On Monday (February 29), the U.S. Department of Commerce released a proposal (the "Privacy Shield") designed to "provide[] a set of robust and enforceable protections for the personal data of EU individuals." The Privacy Shield release is *just* 132 pages, which you can read here

To rely upon the Privacy Shield framework, a U.S. based organization would be required to self-certify to the Department of Commerce and publicly commit to comply with the Privacy Shield's requirements. While joining the Privacy Shield framework will be voluntary, once an organization undertakes to comply with the Framework’s requirements, the commitment will become enforceable under U.S. law. Key elements are outlined in a "fact sheet" here, including the following:
  • The Privacy Shield contains seven distinct categories of "principles" including notice, choice, accountability for onward transfer, purpose limitation, recourse, enforcement and liability among others. (These should sound familiar to those who previously complied with the Data Protection Directive.)
  • U.S. entities will continue to self-certify.
  • U.S. entities will adopt a privacy policy statement which will become legally enforceable.
  • When a U.S. entity's privacy policy is available online, it must include a link to the Department of Commerce’s Privacy Shield website and a link to the website or complaint submission form to investigate individual complaints.
  • A U.S. entity must inform individuals of their rights to access their personal data, the requirement to disclose personal information in response to lawful request by public authorities, which enforcement authority has jurisdiction over the organization’s compliance , and the organization’s liability in cases of onward transfer of data to third parties.
  • Privacy Shield participants must limit personal information to the information relevant for the purposes of processing. Additional personal information may not be collected and retained.
  • To transfer personal information to a third party acting as a data controller, a Privacy Shield participant must:
    • Comply with the Notice and Choice Principles.
    • Enter into a contract with the third-party controller that provides that such data may only be processed for limited and specified purposes consistent with the consent provided by the individual and that the recipient will provide the same level of protection as the Principles.

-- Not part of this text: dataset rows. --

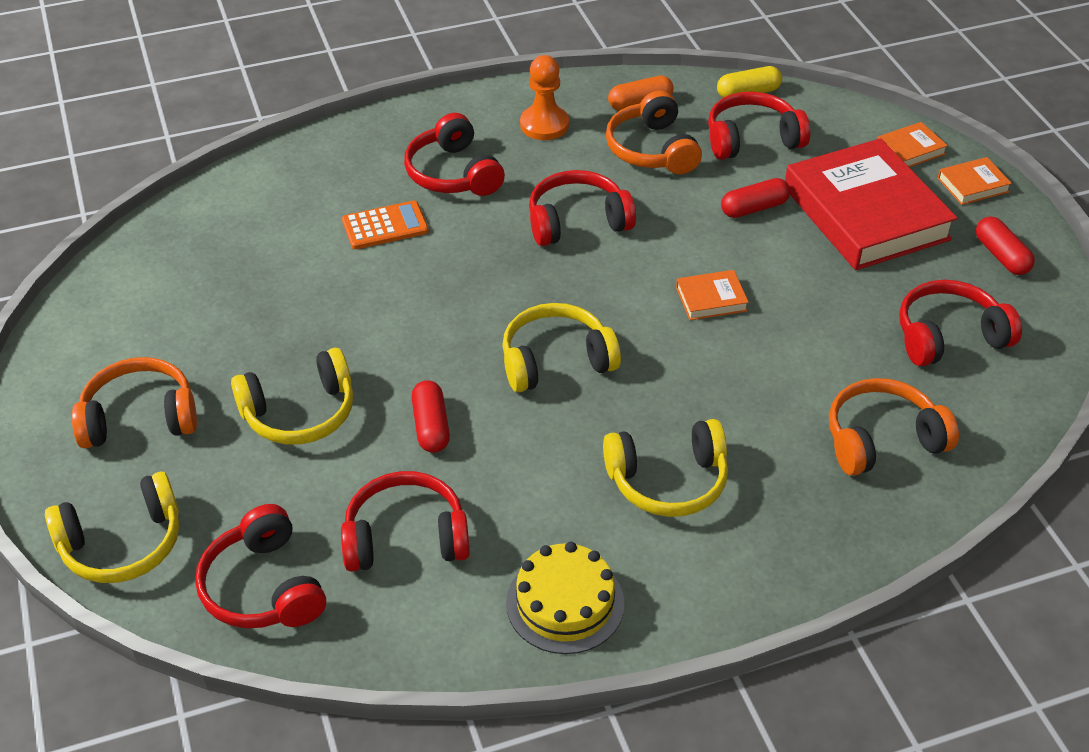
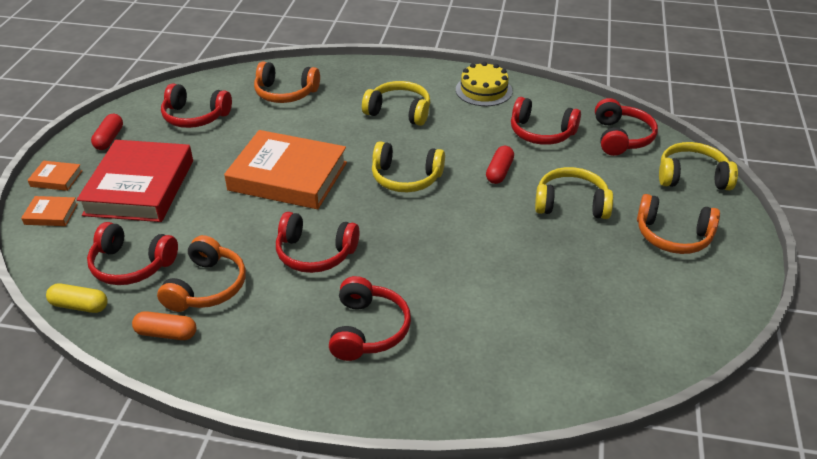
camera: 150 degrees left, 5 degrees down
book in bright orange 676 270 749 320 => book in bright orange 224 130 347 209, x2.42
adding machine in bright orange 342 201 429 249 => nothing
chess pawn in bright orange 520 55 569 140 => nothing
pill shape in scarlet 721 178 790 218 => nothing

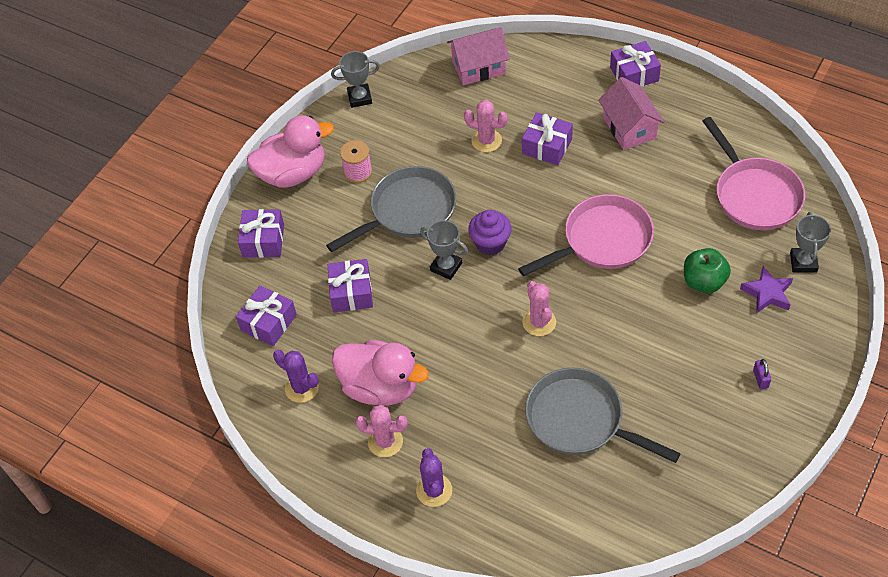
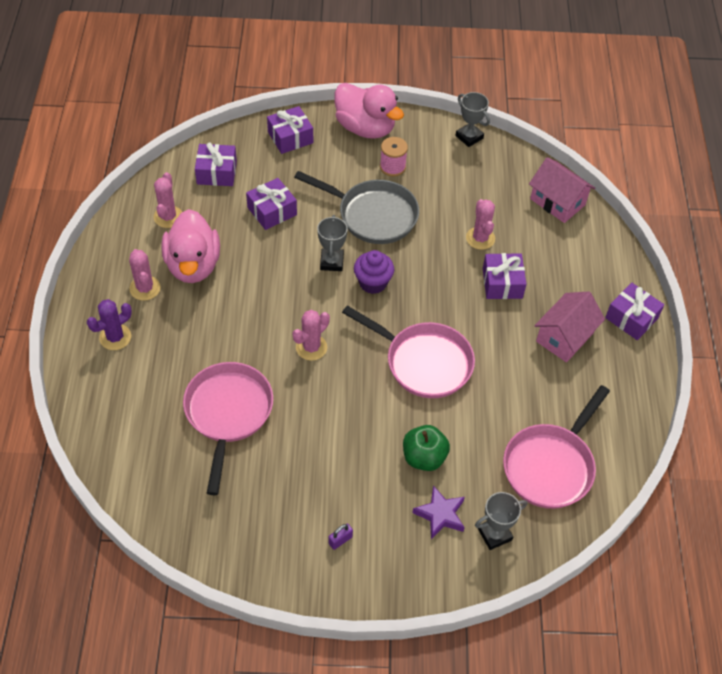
camera: 55 degrees right, 0 degrees up
prickly plant in violet 273 350 319 403 => prickly plant in rosy 154 172 182 228
skillet in gray 525 367 681 463 => skillet in rosy 183 362 273 495

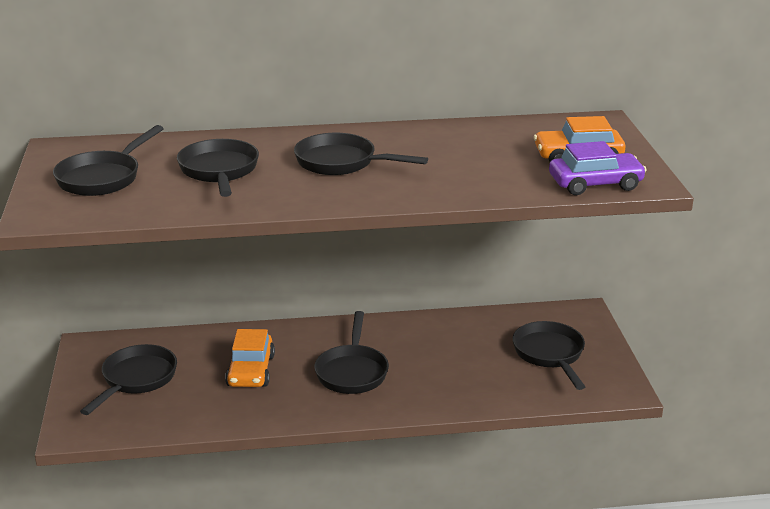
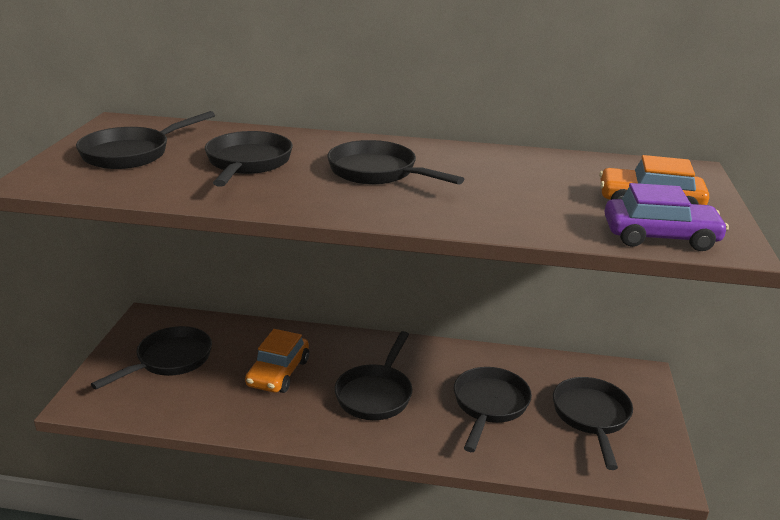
camera: 15 degrees right, 0 degrees up
nothing => skillet in jet-black 454 367 532 452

  • To transfer personal data to a third party acting as an agent, a Privacy Shield participant must:
    • Transfer such data only for limited and specified purposes;
    • Ascertain that the agent is obligated to provide at least the same level of privacy protection as is required by the Principles;
    • Take reasonable and appropriate steps to ensure that the agent effectively processes the personal information transferred in a manner consistent with the organization’s obligations under the Principles;
    • Upon notice, take reasonable and appropriate steps to stop and remediate unauthorized processing; and
    • Provide a summary or a representative copy of the relevant privacy provisions of its contract with that agent to the Department upon request.
  • Privacy Shield participants must respond promptly to inquiries and requests by the Department of Commerce for information relating to the Privacy Shield Framework.
  • Privacy Shield participants must make public any relevant Privacy Shield-related sections of any compliance or assessment report submitted to the FTC if the organization becomes subject to an FTC or court order based on non-compliance.
  • If an organization leaves the Privacy Shield Framework, it must annually certify its commitment to apply the Principles to information received under the Privacy Shield Framework if it chooses to keep such data or provide “adequate” protection for the information by another authorized means.
There's still a big question mark: A genuine uncertainty exists as to whether the proposal will be approved (i.e., deemed "adequate") in Brussels.  If the EU determines that the Privacy Shield framework is adequate, the U.S. Department of Commerce will begin accepting certifications from U.S. organizations promptly.